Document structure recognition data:
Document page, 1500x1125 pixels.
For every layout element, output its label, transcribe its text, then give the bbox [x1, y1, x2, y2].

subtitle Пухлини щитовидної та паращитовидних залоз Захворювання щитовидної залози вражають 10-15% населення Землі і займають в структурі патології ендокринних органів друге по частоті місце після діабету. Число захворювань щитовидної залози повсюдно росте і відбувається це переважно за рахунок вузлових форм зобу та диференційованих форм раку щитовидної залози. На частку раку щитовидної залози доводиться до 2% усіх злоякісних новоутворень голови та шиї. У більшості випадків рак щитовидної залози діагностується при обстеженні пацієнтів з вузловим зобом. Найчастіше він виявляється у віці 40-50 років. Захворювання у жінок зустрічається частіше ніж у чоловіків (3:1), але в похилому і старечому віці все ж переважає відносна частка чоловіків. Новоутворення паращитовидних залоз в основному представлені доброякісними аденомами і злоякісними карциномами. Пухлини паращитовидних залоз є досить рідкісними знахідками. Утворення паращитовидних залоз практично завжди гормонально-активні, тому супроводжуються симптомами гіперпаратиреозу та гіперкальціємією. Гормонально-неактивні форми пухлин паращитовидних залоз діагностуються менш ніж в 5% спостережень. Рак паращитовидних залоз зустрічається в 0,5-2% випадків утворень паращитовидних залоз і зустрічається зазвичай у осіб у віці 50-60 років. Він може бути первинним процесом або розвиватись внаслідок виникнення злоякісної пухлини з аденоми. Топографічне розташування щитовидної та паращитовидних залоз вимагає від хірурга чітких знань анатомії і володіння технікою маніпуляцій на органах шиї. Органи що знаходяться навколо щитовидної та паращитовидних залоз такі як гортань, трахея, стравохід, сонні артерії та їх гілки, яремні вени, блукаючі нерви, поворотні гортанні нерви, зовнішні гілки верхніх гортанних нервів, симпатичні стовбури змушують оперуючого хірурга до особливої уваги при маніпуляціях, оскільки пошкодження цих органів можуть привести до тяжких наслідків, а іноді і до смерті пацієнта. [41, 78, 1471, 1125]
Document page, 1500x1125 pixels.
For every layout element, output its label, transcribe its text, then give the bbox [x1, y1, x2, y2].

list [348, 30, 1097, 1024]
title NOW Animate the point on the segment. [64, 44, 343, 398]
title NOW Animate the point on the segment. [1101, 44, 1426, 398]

● Exercise
I need each line above reproduced exactly.

● Answer for this exercise
Document page, 1500x1125 pixels.
For every layout element, output its label, transcribe its text, then give the bbox [x1, y1, x2, y2].

subtitle Пухлини щитовидної та паращитовидних залоз Захворювання щитовидної залози вражають 10-15% населення Землі і займають в структурі патології ендокринних органів друге по частоті місце після діабету. Число захворювань щитовидної залози повсюдно росте і відбувається це переважно за рахунок вузлових форм зобу та диференційованих форм раку щитовидної залози. На частку раку щитовидної залози доводиться до 2% усіх злоякісних новоутворень голови та шиї. У більшості випадків рак щитовидної залози діагностується при обстеженні пацієнтів з вузловим зобом. Найчастіше він виявляється у віці 40-50 років. Захворювання у жінок зустрічається частіше ніж у чоловіків (3:1), але в похилому і старечому віці все ж переважає відносна частка чоловіків. Новоутворення паращитовидних залоз в основному представлені доброякісними аденомами і злоякісними карциномами. Пухлини паращитовидних залоз є досить рідкісними знахідками. Утворення паращитовидних залоз практично завжди гормонально-активні, тому супроводжуються симптомами гіперпаратиреозу та гіперкальціємією. Гормонально-неактивні форми пухлин паращитовидних залоз діагностуються менш ніж в 5% спостережень. Рак паращитовидних залоз зустрічається в 0,5-2% випадків утворень паращитовидних залоз і зустрічається зазвичай у осіб у віці 50-60 років. Він може бути первинним процесом або розвиватись внаслідок виникнення злоякісної пухлини з аденоми. Топографічне розташування щитовидної та паращитовидних залоз вимагає від хірурга чітких знань анатомії і володіння технікою маніпуляцій на органах шиї. Органи що знаходяться навколо щитовидної та паращитовидних залоз такі як гортань, трахея, стравохід, сонні артерії та їх гілки, яремні вени, блукаючі нерви, поворотні гортанні нерви, зовнішні гілки верхніх гортанних нервів, симпатичні стовбури змушують оперуючого хірурга до особливої уваги при маніпуляціях, оскільки пошкодження цих органів можуть привести до тяжких наслідків, а іноді і до смерті пацієнта. [41, 78, 1471, 1125]
Document page, 1500x1125 pixels.
For every layout element, output its label, transcribe its text, then give the bbox [x1, y1, x2, y2].

list [348, 30, 1097, 1024]
title NOW Animate the point on the segment. [64, 44, 343, 398]
title NOW Animate the point on the segment. [1101, 44, 1426, 398]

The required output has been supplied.